[Dataset entries]
=== Begin Enclosure ===

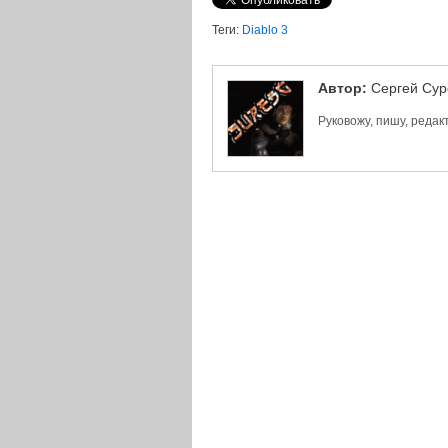
Теги:
Diablo 3
Автор:
Сергей Сур
Руковожу, пишу, реда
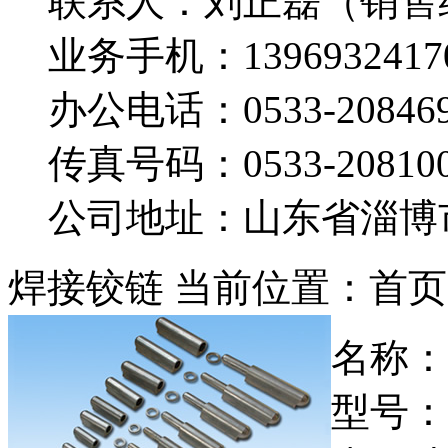
联系人：刘正磊（销售
业务手机：
1396932417
办公电话：
0533-20846
传真号码：
0533-20810
公司地址：山东省淄博
焊接铰链
当前位置：首页 
名称：
型号：FS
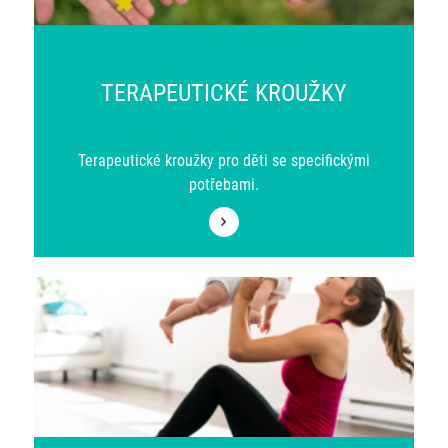
TERAPEUTICKÉ KROUŽKY
Terapeutické kroužky pro děti se specifickými
potřebami.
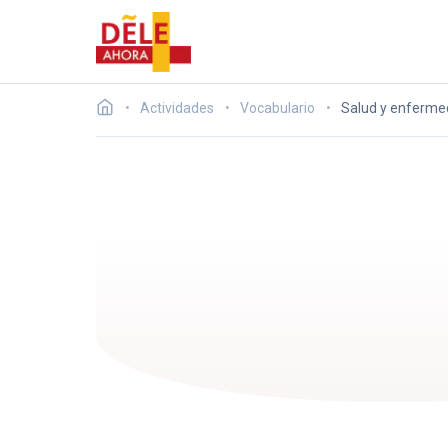
Actividades
Vocabulario
Salud y enferme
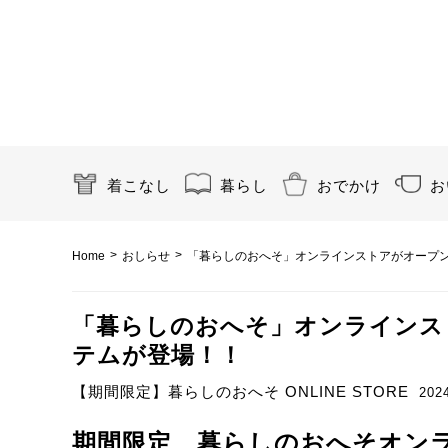
着こなし
暮らし
おでかけ
お
>
>
Home
おしらせ
「暮らしのおへそ」オンラインストアがオープ
「暮らしのおへそ」オンラインス
テムが登場！！
【期間限定】暮らしのおへそ ONLINE STORE
202
期間限定、
暮らしのおへそオン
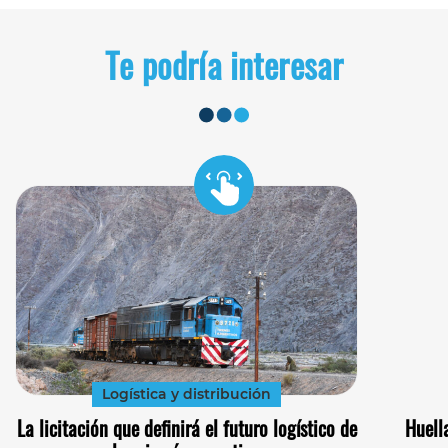
Te podría interesar
Logística y distribución
La licitación que definirá el futuro logístico de
Huell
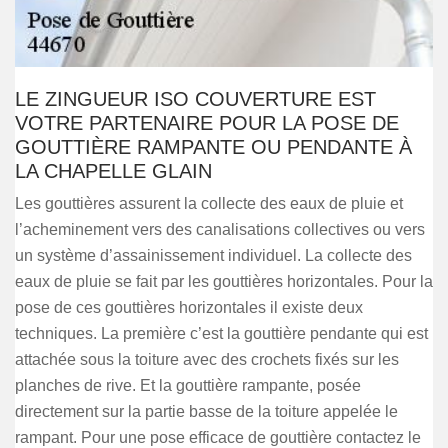
LE ZINGUEUR ISO COUVERTURE EST
VOTRE PARTENAIRE POUR LA POSE DE
GOUTTIÈRE RAMPANTE OU PENDANTE À
LA CHAPELLE GLAIN
Les gouttières assurent la collecte des eaux de pluie et
l’acheminement vers des canalisations collectives ou vers
un système d’assainissement individuel. La collecte des
eaux de pluie se fait par les gouttières horizontales. Pour la
pose de ces gouttières horizontales il existe deux
techniques. La première c’est la gouttière pendante qui est
attachée sous la toiture avec des crochets fixés sur les
planches de rive. Et la gouttière rampante, posée
directement sur la partie basse de la toiture appelée le
rampant. Pour une pose efficace de gouttière contactez le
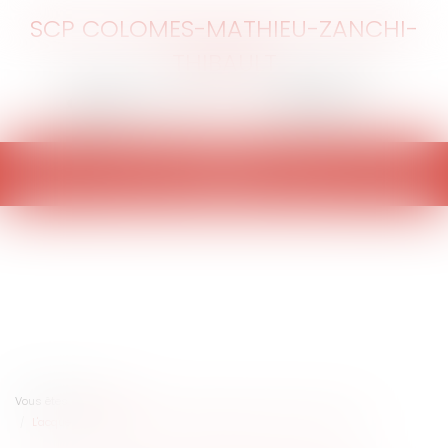
SCP COLOMES-MATHIEU-ZANCHI-
THIBAULT
Ouvrir
le
menu
Vous êtes ici :
Accueil
L'acquéreur indemnisé d'un préjudice doit payer le solde du prix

=== End Enclosure ===

Give only the number of lines in the rows above that contain the string "pluie". Case counts.

- [Response for this exercise] 2